Top of Records supplied
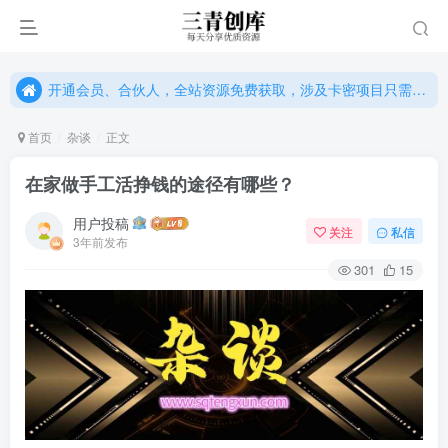
开通会员、合伙人，全站资源免费获取，涉及卡密项目只需单独购卡密（位置：网站右下悬浮按钮）
开通会员、合伙人，全站资源免费获取，涉及卡密项目只需单独购卡密（位置：网站右下悬浮按钮）
开通会员、合伙人，全站资源免费获取，涉及卡密项目只需单独购卡密（位置：网站右下悬浮按钮）
首页
杂谈
正文
在家做手工活挣钱的途径有哪些？
用户投稿
关注
私信
3年前发布
301
15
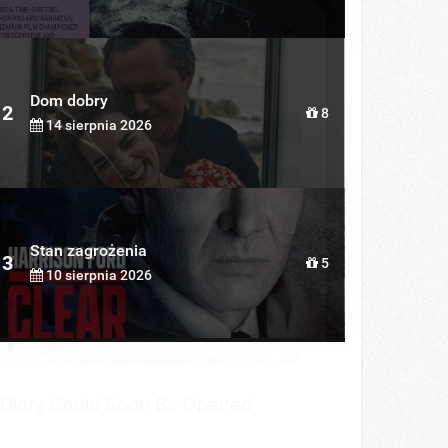
Dom dobry
2
8
14 sierpnia 2026
DAY
 Cruise's Daughter Is The Most
utiful Woman In The World
Stan zagrożenia
3
5
10 sierpnia 2026
Glory Could Soon Be Opened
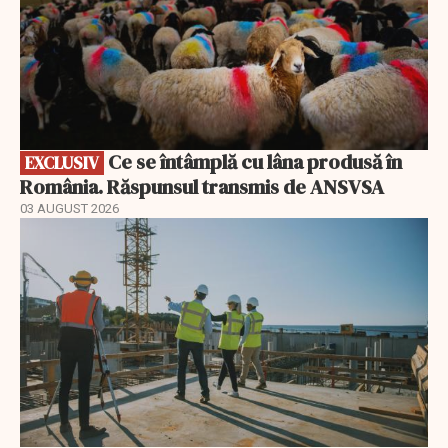
Ce se întâmplă cu lâna produsă în
EXCLUSIV
România. Răspunsul transmis de ANSVSA
03 AUGUST 2026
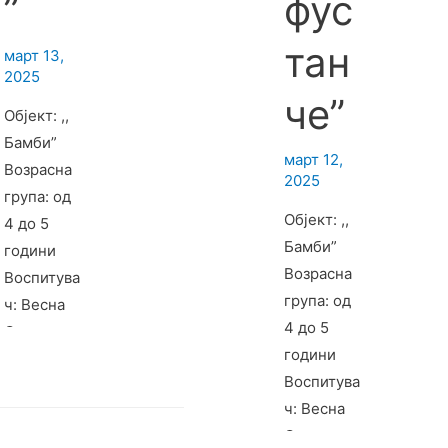
”
фус
тан
март 13,
2025
че”
Објект: ,,
Бамби”
март 12,
Возрасна
2025
група: од
Објект: ,,
4 до 5
Бамби”
години
Возрасна
Воспитува
група: од
ч: Весна
4 до 5
Спирковск
години
а
Воспитува
ч: Весна
Спирковск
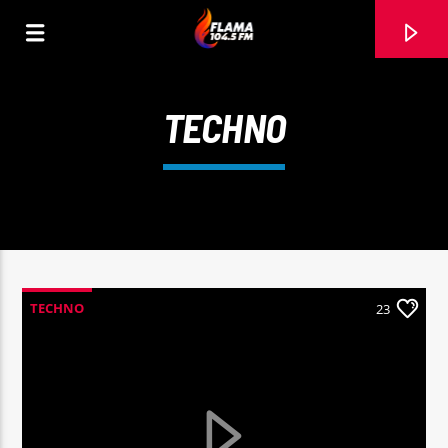
TECHNO
TECHNO
23
CANCIÓN ACTUAL
TÍTULO
ARTISTA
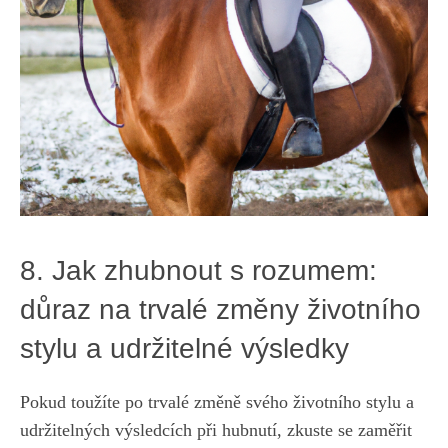
8. Jak zhubnout s rozumem:
důraz na trvalé změny životního
stylu a udržitelné výsledky
Pokud‌ toužíte po trvalé změně svého životního stylu a
udržitelných výsledcích při hubnutí, zkuste se zaměřit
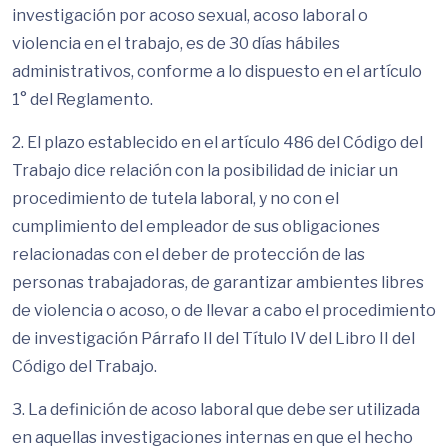
investigación por acoso sexual, acoso laboral o
violencia en el trabajo, es de 30 días hábiles
administrativos, conforme a lo dispuesto en el artículo
1° del Reglamento.
2. El plazo establecido en el artículo 486 del Código del
Trabajo dice relación con la posibilidad de iniciar un
procedimiento de tutela laboral, y no con el
cumplimiento del empleador de sus obligaciones
relacionadas con el deber de protección de las
personas trabajadoras, de garantizar ambientes libres
de violencia o acoso, o de llevar a cabo el procedimiento
de investigación Párrafo II del Título IV del Libro II del
Código del Trabajo.
3. La definición de acoso laboral que debe ser utilizada
en aquellas investigaciones internas en que el hecho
Bottom of Records supplied
■ Written task
Pictures excluded, repeat the material above from its first line through the line containing "10 sierpnia 2026", both included.

■ Reply to the exercise
开通会员、合伙人，全站资源免费获取，涉及卡密项目只需单独购卡密（位置：网站右下悬浮按钮）
开通会员、合伙人，全站资源免费获取，涉及卡密项目只需单独购卡密（位置：网站右下悬浮按钮）
开通会员、合伙人，全站资源免费获取，涉及卡密项目只需单独购卡密（位置：网站右下悬浮按钮）
首页
杂谈
正文
在家做手工活挣钱的途径有哪些？
用户投稿
关注
私信
3年前发布
301
15
Dom dobry
2
8
14 sierpnia 2026
DAY
 Cruise's Daughter Is The Most
utiful Woman In The World
Stan zagrożenia
3
5
10 sierpnia 2026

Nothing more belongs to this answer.